Partly due to the culture of the United States, and partly due to strong economic interests against centralized institutions, the Federal Reserve System is oddly organized public-private partnership. Member banks do hold stocks issued by the System that provide a dividend payment but this dividend payment is not guaranteed, the stocks do not provide any voting rights, and they cannot be traded. For example, recently Congress decided to divert some of the dividend payments to fund highway expenses.
In addition, all leftover income of the System must be transferred to the Treasury. Note that this makes for an odd situation. The Fed holds treasuries that pay interest, part of this interest income ends up going back to the Treasury: the Treasury pays itself interest! In addition, the Treasury tries to maximize its earnings from the Fed through cash management (see Santoro page 7ff.)
Instead of looking at stock holdings and income payment, a more relevant analysis of the political economy of the Fed looks at its structure and who can make decisions regarding monetary policy and emergency operations. In terms of monetary policy, the influence of the Wall Street is large with strong representation on the Federal Open Market Committee via members with former ties to major banks (half the Fed presidents have former ties to two major banks: Goldman and Citibank). Financial sector members tend to be more hawkish and more concerned by, if not obsessed with, price stability. This leads them to want to raise the FFR target early, leading to a level of employment lower than it would otherwise have been. They are also friendlier to the financial industry and more lenient in terms of regulations and in terms of response to a financial crisis. Finally, there is a risk of regulatory capture.
If one combines this with the fact that economists at the Board are mostly pro-market supply-sided economists (economic growth is ultimately a supply-side thing), financial regulation and enforcement do not make much sense and raising rate very early in anticipation of inflation makes sense. Many economists, however, doubt that markets are efficient and that demand has no role to play in the long run.
Q12: What are no-no sentences for what the Fed does? (Will give you a zero on my assignments)
- “The Fed controls the money supply”: No, it does not, it sets an interest rate (what happens after that is up to firms and households and their desire for external funds)
- “The Fed injects reserves which lowers the interest rate” or, worse offender, “The Fed injects money which lowers interest rate”. Under normal circumstances (i.e. pre-Great Recession, which is what most people have in mind when saying this), the Fed does not proactively inject reserves, it waits for banks to ask. And, the Fed’s monetary policy never injects money, i.e. never deals directly with the public (M1).
- “The Fed printed money during the financial crisis”: No it just credited account by keystroking amounts, no Federal Reserve notes were printed. More to the point, none of these funds entered the money supply, i.e. funds held by the public.

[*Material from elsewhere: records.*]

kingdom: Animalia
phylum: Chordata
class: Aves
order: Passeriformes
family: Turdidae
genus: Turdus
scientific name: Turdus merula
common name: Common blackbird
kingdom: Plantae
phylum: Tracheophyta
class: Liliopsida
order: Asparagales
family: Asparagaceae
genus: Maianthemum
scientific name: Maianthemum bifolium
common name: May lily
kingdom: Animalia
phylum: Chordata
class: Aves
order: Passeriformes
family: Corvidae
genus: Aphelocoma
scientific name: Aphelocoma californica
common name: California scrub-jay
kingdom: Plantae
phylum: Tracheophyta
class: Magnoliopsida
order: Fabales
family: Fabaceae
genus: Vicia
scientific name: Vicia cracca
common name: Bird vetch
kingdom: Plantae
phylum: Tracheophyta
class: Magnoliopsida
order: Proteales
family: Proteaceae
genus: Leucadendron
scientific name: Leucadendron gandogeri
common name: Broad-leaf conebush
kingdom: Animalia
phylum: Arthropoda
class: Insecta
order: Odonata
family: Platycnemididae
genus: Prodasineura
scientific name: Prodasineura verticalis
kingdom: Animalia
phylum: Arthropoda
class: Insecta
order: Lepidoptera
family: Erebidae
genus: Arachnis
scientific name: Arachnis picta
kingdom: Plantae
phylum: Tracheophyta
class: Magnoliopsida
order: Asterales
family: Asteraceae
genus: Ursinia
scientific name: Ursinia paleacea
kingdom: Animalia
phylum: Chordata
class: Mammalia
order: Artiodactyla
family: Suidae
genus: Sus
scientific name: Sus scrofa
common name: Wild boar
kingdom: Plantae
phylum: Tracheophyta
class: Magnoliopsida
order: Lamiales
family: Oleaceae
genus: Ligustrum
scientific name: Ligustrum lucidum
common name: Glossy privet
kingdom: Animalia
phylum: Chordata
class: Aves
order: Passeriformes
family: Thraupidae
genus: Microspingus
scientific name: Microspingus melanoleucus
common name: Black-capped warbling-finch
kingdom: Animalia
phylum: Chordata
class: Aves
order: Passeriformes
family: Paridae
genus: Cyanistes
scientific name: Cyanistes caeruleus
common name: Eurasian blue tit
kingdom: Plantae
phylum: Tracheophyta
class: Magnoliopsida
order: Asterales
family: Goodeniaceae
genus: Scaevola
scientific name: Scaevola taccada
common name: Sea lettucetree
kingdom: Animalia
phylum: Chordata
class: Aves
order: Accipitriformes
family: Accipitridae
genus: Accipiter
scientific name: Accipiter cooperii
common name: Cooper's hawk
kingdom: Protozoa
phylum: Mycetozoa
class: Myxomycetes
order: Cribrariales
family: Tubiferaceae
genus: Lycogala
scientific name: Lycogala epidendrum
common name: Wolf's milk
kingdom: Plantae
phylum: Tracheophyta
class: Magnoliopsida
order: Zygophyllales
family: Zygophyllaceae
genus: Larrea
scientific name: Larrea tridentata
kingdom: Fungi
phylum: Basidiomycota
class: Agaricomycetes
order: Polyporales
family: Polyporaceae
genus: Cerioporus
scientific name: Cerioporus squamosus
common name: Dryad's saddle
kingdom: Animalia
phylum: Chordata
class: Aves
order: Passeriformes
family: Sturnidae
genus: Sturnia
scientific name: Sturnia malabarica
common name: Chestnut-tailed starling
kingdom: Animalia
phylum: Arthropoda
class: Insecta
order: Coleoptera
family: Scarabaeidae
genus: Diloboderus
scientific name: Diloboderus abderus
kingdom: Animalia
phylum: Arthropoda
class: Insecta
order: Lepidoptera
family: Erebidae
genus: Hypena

- “The Fed used taxpayers’s money during the financial crisis”: No, it just credited accounts of banks by keystroking dollar amounts.
- “Banks use reserves to buy stocks and corporate bonds”: No banks can’t do that with reserves
- “The large inflow of reserves in banks did not lead to inflation because banks did not lend the reserves or based on reserves”: No, banks do not operate that way, bank credit and amount of reserves are unrelated (see Post 10)
- “Central banks lend reserves”: No, the Fed does not lend reserves because reserves are its liability.
- “Fiscal deficits raise interest rates”: No, there was a hint about this in Post 3. More is coming in Post 6.